Tina Fey and Paul Rudd star in director Paul Weitz’s romantic comedy Admission, and here’s my admission: I enjoy Fey so much that the movie would’ve probably needed to be ungodly terrible for me not to have a fine time. Instead, it’s merely formulaic and bland, but also, at least, filled with great things. Fey plays a Princeton admissions officer who becomes convinced that a student from Rudd’s alternative-education high school is the child she once gave up for adoption, and the film hits all of its expected beats right on schedule; from the leads’ tentative courtship to Fey’s wary bonding with her maybe-offspring to the inevitable Career Crisis and Learning of Lessons, nothing that happens here should come as a surprise. But as with a long-running sitcom in which familiarity accounts for a large part of its appeal (like 30 Rock, perhaps?), Weitz’s offering, which boasts witty dialogue by screenwriter Karen Croner, still provides plenty of good-natured and genial fun, and is peppered with sensational fringe touches (like 30 Rock definitely). It was a marvelous decision, for instance, to have Fey’s mom portrayed by Lily Tomlin, who matches the star in comic temperament and is damned near priceless here as the spirit of the ’70s incarnate. Casting Michael Sheen as Fey’s phlegmatic live-in boyfriend was another inspired touch: Remember Sheen as Liz Lemon’s disastrous “settling soulmate” Wesley Snipes? And while I wish that his character wasn’t fashioned to be quite so faultless, as it makes their playful badinage feel lopsided, the charmingly low-key Rudd proves an excellent foil for Fey’s funny, empathetic, yet tightly wound recruiter; while the programmatic nature of the script keeps you from fully buying their relationship, it’s difficult to bitch very hard when you can’t stop smiling. “Perfectly pleasant” might seem like a somewhat insulting description, but in Admission’s case, it’s both apt and meant as a compliment. Weitz’s movie may be flopping in theaters, yet when it eventually lands on TV – where it’ll likely play ’til doomsday – you might find it difficult to switch channels.

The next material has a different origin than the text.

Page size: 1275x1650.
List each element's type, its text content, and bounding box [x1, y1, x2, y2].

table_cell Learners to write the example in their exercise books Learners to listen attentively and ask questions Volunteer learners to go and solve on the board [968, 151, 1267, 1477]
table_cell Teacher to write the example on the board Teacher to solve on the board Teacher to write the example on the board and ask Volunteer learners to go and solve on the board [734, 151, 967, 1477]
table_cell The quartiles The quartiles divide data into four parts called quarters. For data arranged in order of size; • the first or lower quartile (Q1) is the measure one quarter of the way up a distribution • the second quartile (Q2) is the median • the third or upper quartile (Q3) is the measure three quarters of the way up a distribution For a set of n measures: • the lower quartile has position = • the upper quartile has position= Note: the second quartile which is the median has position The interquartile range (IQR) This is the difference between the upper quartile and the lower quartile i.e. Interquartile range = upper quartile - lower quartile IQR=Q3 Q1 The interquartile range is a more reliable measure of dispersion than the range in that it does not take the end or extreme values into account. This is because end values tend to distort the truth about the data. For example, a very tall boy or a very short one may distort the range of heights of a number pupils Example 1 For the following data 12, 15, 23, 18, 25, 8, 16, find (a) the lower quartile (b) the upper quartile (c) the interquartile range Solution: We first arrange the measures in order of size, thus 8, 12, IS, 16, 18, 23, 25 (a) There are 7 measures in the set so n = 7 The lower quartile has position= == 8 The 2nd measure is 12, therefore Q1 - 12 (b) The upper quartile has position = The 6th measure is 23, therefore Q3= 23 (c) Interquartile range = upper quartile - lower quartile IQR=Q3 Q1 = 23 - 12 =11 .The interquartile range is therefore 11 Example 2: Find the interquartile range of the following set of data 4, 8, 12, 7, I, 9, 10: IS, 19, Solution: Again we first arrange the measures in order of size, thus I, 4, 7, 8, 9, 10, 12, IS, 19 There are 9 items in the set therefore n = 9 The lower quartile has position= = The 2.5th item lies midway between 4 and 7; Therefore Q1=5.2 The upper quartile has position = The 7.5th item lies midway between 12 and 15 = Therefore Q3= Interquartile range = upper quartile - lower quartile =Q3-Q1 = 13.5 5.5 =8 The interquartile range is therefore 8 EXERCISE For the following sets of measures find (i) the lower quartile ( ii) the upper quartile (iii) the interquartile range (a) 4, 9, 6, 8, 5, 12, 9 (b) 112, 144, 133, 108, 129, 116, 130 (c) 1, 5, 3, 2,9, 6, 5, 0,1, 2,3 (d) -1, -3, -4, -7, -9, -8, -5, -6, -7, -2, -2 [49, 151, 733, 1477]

The animated Stone Age comedy The Croods is a gigantic hit, and beyond the fact that every other animated movie released nowadays seems to be a gigantic hit, it’s not hard to see why. Fast-paced, colorful, and graced with a lovely, spunky voice-over performance by Emma Stone, this entertainment that details early (wo)man’s graduation from cave-dwelling inconveniences is cheerful and sweet, and handily tickles little kids’ funny bones without – and here’s a shocker – resorting to incessant fart jokes and a climactic dance-off. All told, it isn’t bad, and matters are helped further by the enjoyable vocal contributions of the nicely breezy Ryan Reynolds, Catherine Keener, Cloris Leachman, and that great young comic Clark Duke. But for heaven’s sake, couldn’t writers/directors Kirk De Micco and Chris Sanders have come up with a more involving narrative for their saga than Stone’s Eep wanting to escape the well-meaning tyranny of her overprotective father (Nicolas Cage) who hopes to keep his little girl sheltered forever? Wasn’t this tiresome conceit already decades old by time Disney’s The Little Mermaid got to it? Traditional is one thing, but for a movie that espouses the joys of progress, the storytelling in the otherwise snappy The Croods feels downright prehistoric.